DIRECTION
Rewrite each of the entries below, swapping every occurrence of "bounding box" for "enclosing rectangle" and leaving everything else unchanged.

----------------

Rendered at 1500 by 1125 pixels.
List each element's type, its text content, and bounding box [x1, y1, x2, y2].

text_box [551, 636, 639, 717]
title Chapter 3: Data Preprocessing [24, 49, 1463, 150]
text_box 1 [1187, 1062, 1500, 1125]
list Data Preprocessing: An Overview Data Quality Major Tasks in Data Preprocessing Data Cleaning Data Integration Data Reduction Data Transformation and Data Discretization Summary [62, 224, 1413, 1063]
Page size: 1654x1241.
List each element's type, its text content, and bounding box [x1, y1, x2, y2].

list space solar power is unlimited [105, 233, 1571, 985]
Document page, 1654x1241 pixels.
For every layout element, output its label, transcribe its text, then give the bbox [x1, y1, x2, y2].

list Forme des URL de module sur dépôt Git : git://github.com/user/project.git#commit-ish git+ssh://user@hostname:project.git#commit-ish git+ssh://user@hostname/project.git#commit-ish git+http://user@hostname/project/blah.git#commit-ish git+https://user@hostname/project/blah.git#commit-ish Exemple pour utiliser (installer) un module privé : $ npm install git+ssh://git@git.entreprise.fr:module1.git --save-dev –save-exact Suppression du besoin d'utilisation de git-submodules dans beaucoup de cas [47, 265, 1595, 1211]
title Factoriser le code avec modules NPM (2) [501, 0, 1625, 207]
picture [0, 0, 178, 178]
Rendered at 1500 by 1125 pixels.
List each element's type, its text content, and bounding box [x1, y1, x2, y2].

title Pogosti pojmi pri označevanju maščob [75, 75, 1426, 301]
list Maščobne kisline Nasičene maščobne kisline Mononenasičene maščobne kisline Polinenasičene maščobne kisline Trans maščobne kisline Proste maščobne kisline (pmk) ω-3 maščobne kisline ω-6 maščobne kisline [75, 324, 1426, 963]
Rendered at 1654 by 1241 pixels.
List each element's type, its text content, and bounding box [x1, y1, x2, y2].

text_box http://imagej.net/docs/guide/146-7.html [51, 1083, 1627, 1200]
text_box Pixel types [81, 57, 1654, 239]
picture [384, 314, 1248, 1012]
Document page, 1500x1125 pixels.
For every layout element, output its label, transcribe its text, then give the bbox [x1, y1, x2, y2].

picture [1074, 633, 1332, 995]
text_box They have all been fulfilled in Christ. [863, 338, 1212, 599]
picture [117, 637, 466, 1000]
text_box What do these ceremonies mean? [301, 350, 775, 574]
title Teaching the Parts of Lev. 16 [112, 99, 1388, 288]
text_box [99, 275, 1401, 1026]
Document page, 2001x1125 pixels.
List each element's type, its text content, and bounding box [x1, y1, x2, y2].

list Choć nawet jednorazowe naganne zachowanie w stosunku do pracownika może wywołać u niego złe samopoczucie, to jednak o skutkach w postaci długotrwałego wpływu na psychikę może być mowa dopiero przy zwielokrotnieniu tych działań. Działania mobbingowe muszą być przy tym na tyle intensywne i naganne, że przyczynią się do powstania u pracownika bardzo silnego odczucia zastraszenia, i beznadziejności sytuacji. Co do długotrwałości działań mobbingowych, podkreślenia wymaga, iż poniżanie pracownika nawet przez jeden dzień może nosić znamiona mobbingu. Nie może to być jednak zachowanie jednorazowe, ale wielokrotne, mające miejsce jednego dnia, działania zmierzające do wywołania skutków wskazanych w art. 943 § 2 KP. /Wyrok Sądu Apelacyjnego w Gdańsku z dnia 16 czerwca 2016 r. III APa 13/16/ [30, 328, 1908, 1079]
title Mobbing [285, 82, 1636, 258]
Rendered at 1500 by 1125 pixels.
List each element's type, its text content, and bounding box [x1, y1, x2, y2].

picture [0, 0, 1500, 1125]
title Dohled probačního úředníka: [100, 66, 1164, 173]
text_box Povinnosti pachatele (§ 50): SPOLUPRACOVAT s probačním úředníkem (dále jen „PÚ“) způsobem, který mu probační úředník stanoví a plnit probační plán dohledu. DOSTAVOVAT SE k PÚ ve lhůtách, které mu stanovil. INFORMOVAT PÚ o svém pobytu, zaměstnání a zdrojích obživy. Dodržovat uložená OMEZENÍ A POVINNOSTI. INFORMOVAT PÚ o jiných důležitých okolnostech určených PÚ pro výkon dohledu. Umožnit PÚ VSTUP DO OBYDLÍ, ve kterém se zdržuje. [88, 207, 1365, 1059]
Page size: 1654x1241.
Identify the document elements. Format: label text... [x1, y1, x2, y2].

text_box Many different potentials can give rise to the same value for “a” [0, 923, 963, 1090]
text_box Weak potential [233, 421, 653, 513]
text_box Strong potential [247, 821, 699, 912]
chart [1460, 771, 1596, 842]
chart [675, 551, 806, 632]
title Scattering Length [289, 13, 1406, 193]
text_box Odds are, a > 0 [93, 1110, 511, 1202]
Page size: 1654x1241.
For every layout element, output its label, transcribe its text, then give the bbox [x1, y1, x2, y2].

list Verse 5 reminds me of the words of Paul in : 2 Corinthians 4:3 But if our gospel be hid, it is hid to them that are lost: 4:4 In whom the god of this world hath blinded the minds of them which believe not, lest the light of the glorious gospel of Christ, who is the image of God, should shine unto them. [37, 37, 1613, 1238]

----------------

SOLUTION TO THIS TASK
Rendered at 1500 by 1125 pixels.
List each element's type, its text content, and enclosing rectangle [x1, y1, x2, y2].

text_box [551, 636, 639, 717]
title Chapter 3: Data Preprocessing [24, 49, 1463, 150]
text_box 1 [1187, 1062, 1500, 1125]
list Data Preprocessing: An Overview Data Quality Major Tasks in Data Preprocessing Data Cleaning Data Integration Data Reduction Data Transformation and Data Discretization Summary [62, 224, 1413, 1063]
Page size: 1654x1241.
List each element's type, its text content, and enclosing rectangle [x1, y1, x2, y2].

list space solar power is unlimited [105, 233, 1571, 985]
Document page, 1654x1241 pixels.
For every layout element, output its label, transcribe its text, then give the bbox [x1, y1, x2, y2].

list Forme des URL de module sur dépôt Git : git://github.com/user/project.git#commit-ish git+ssh://user@hostname:project.git#commit-ish git+ssh://user@hostname/project.git#commit-ish git+http://user@hostname/project/blah.git#commit-ish git+https://user@hostname/project/blah.git#commit-ish Exemple pour utiliser (installer) un module privé : $ npm install git+ssh://git@git.entreprise.fr:module1.git --save-dev –save-exact Suppression du besoin d'utilisation de git-submodules dans beaucoup de cas [47, 265, 1595, 1211]
title Factoriser le code avec modules NPM (2) [501, 0, 1625, 207]
picture [0, 0, 178, 178]
Rendered at 1500 by 1125 pixels.
List each element's type, its text content, and enclosing rectangle [x1, y1, x2, y2].

title Pogosti pojmi pri označevanju maščob [75, 75, 1426, 301]
list Maščobne kisline Nasičene maščobne kisline Mononenasičene maščobne kisline Polinenasičene maščobne kisline Trans maščobne kisline Proste maščobne kisline (pmk) ω-3 maščobne kisline ω-6 maščobne kisline [75, 324, 1426, 963]
Rendered at 1654 by 1241 pixels.
List each element's type, its text content, and enclosing rectangle [x1, y1, x2, y2].

text_box http://imagej.net/docs/guide/146-7.html [51, 1083, 1627, 1200]
text_box Pixel types [81, 57, 1654, 239]
picture [384, 314, 1248, 1012]
Document page, 1500x1125 pixels.
For every layout element, output its label, transcribe its text, then give the bbox [x1, y1, x2, y2].

picture [1074, 633, 1332, 995]
text_box They have all been fulfilled in Christ. [863, 338, 1212, 599]
picture [117, 637, 466, 1000]
text_box What do these ceremonies mean? [301, 350, 775, 574]
title Teaching the Parts of Lev. 16 [112, 99, 1388, 288]
text_box [99, 275, 1401, 1026]
Document page, 2001x1125 pixels.
List each element's type, its text content, and enclosing rectangle [x1, y1, x2, y2].

list Choć nawet jednorazowe naganne zachowanie w stosunku do pracownika może wywołać u niego złe samopoczucie, to jednak o skutkach w postaci długotrwałego wpływu na psychikę może być mowa dopiero przy zwielokrotnieniu tych działań. Działania mobbingowe muszą być przy tym na tyle intensywne i naganne, że przyczynią się do powstania u pracownika bardzo silnego odczucia zastraszenia, i beznadziejności sytuacji. Co do długotrwałości działań mobbingowych, podkreślenia wymaga, iż poniżanie pracownika nawet przez jeden dzień może nosić znamiona mobbingu. Nie może to być jednak zachowanie jednorazowe, ale wielokrotne, mające miejsce jednego dnia, działania zmierzające do wywołania skutków wskazanych w art. 943 § 2 KP. /Wyrok Sądu Apelacyjnego w Gdańsku z dnia 16 czerwca 2016 r. III APa 13/16/ [30, 328, 1908, 1079]
title Mobbing [285, 82, 1636, 258]
Rendered at 1500 by 1125 pixels.
List each element's type, its text content, and enclosing rectangle [x1, y1, x2, y2].

picture [0, 0, 1500, 1125]
title Dohled probačního úředníka: [100, 66, 1164, 173]
text_box Povinnosti pachatele (§ 50): SPOLUPRACOVAT s probačním úředníkem (dále jen „PÚ“) způsobem, který mu probační úředník stanoví a plnit probační plán dohledu. DOSTAVOVAT SE k PÚ ve lhůtách, které mu stanovil. INFORMOVAT PÚ o svém pobytu, zaměstnání a zdrojích obživy. Dodržovat uložená OMEZENÍ A POVINNOSTI. INFORMOVAT PÚ o jiných důležitých okolnostech určených PÚ pro výkon dohledu. Umožnit PÚ VSTUP DO OBYDLÍ, ve kterém se zdržuje. [88, 207, 1365, 1059]
Page size: 1654x1241.
Identify the document elements. Format: label text... [x1, y1, x2, y2].

text_box Many different potentials can give rise to the same value for “a” [0, 923, 963, 1090]
text_box Weak potential [233, 421, 653, 513]
text_box Strong potential [247, 821, 699, 912]
chart [1460, 771, 1596, 842]
chart [675, 551, 806, 632]
title Scattering Length [289, 13, 1406, 193]
text_box Odds are, a > 0 [93, 1110, 511, 1202]
Page size: 1654x1241.
For every layout element, output its label, transcribe its text, then give the bbox [x1, y1, x2, y2].

list Verse 5 reminds me of the words of Paul in : 2 Corinthians 4:3 But if our gospel be hid, it is hid to them that are lost: 4:4 In whom the god of this world hath blinded the minds of them which believe not, lest the light of the glorious gospel of Christ, who is the image of God, should shine unto them. [37, 37, 1613, 1238]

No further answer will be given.